Data shown.
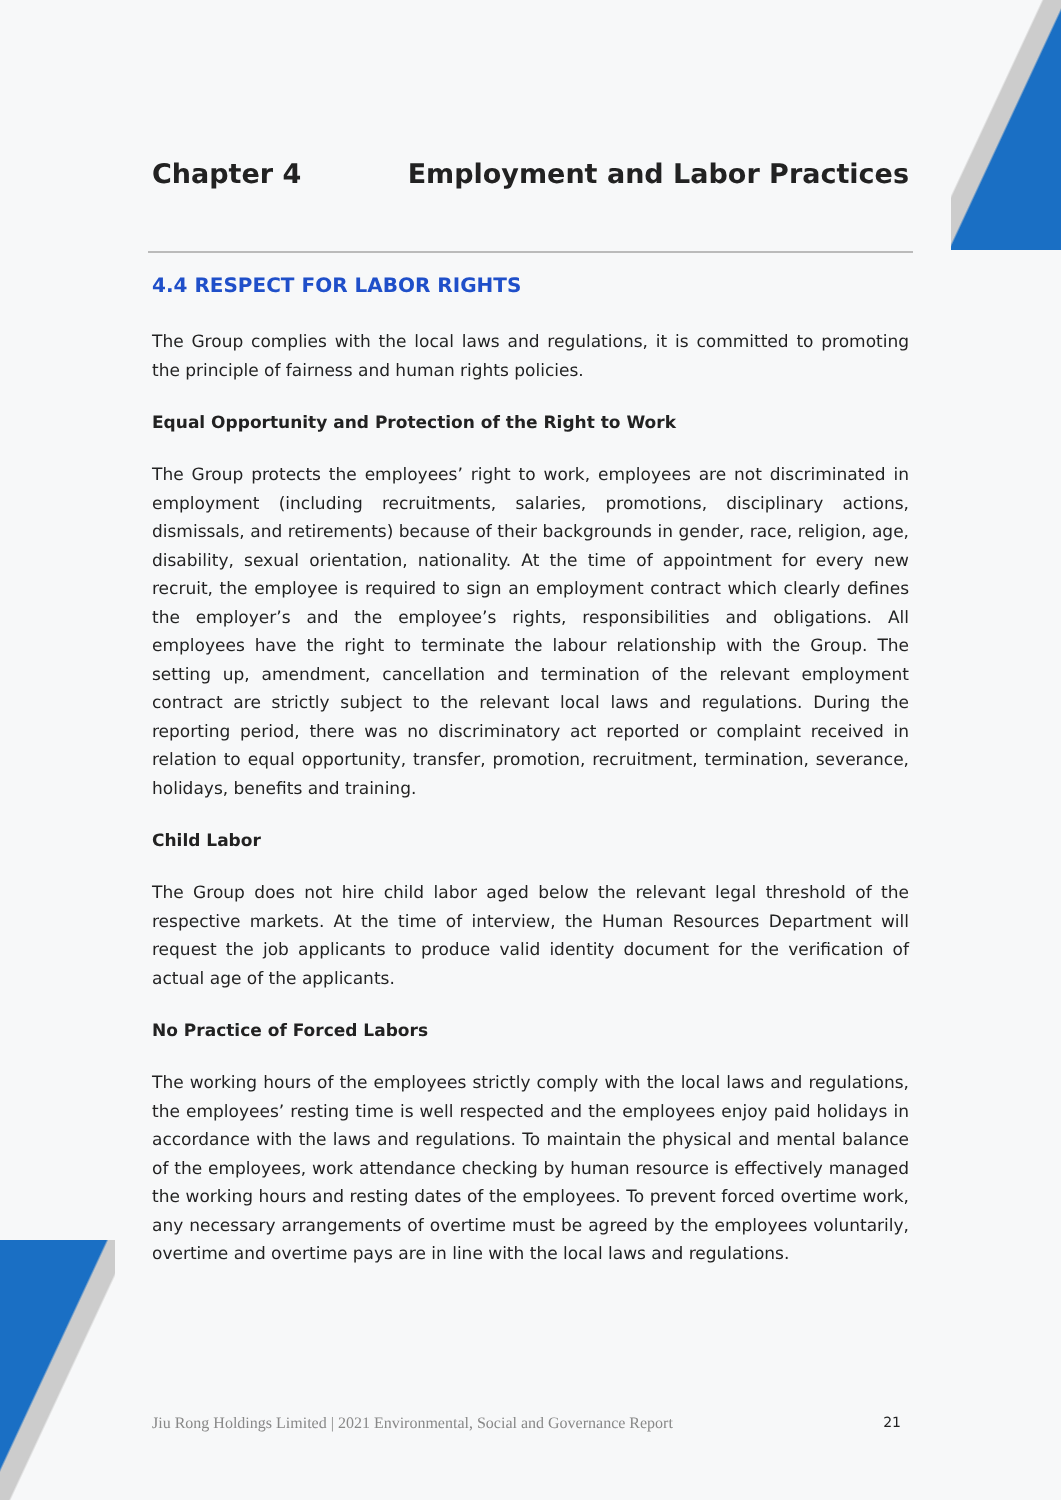Chapter 4 Employment and Labor Practices
4.4 RESPECT FOR LABOR RIGHTS
The Group complies with the local laws and regulations, it is committed to promoting the principle of fairness and human rights policies.
Equal Opportunity and Protection of the Right to Work
The Group protects the employees’ right to work, employees are not discriminated in employment (including recruitments, salaries, promotions, disciplinary actions, dismissals, and retirements) because of their backgrounds in gender, race, religion, age, disability, sexual orientation, nationality. At the time of appointment for every new recruit, the employee is required to sign an employment contract which clearly defines the employer’s and the employee’s rights, responsibilities and obligations. All employees have the right to terminate the labour relationship with the Group. The setting up, amendment, cancellation and termination of the relevant employment contract are strictly subject to the relevant local laws and regulations. During the reporting period, there was no discriminatory act reported or complaint received in relation to equal opportunity, transfer, promotion, recruitment, termination, severance, holidays, benefits and training.
Child Labor
The Group does not hire child labor aged below the relevant legal threshold of the respective markets. At the time of interview, the Human Resources Department will request the job applicants to produce valid identity document for the verification of actual age of the applicants.
No Practice of Forced Labors
The working hours of the employees strictly comply with the local laws and regulations, the employees’ resting time is well respected and the employees enjoy paid holidays in accordance with the laws and regulations. To maintain the physical and mental balance of the employees, work attendance checking by human resource is effectively managed the working hours and resting dates of the employees. To prevent forced overtime work, any necessary arrangements of overtime must be agreed by the employees voluntarily, overtime and overtime pays are in line with the local laws and regulations.
Jiu Rong Holdings Limited | 2021 Environmental, Social and Governance Report 21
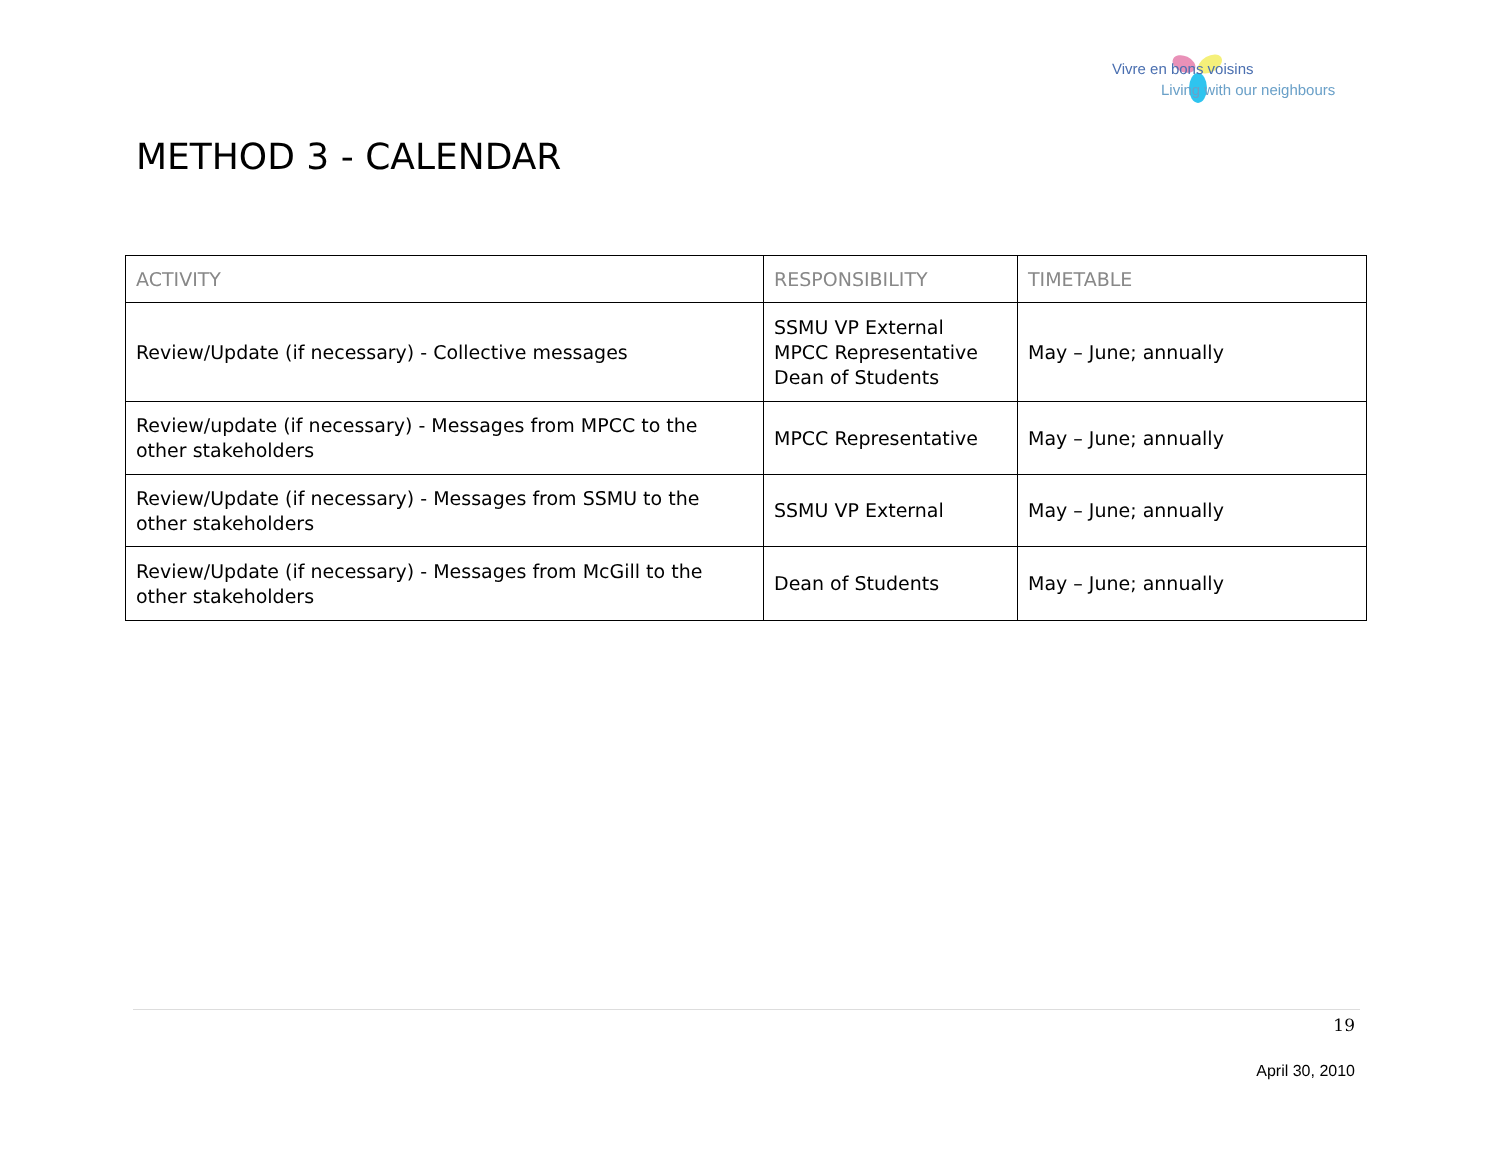Vivre en bons voisins
Living with our neighbours
METHOD 3 - CALENDAR
| ACTIVITY | RESPONSIBILITY | TIMETABLE |
| --- | --- | --- |
| Review/Update (if necessary) - Collective messages | SSMU VP External MPCC Representative Dean of Students | May – June; annually |
| Review/update (if necessary) - Messages from MPCC to the other stakeholders | MPCC Representative | May – June; annually |
| Review/Update (if necessary) - Messages from SSMU to the other stakeholders | SSMU VP External | May – June; annually |
| Review/Update (if necessary) - Messages from McGill to the other stakeholders | Dean of Students | May – June; annually |
19
April 30, 2010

Aim of the task. Copy each line above that has the word "Representative".

Solution.
| Review/Update (if necessary) - Collective messages | SSMU VP External MPCC Representative Dean of Students | May – June; annually |
| Review/update (if necessary) - Messages from MPCC to the other stakeholders | MPCC Representative | May – June; annually |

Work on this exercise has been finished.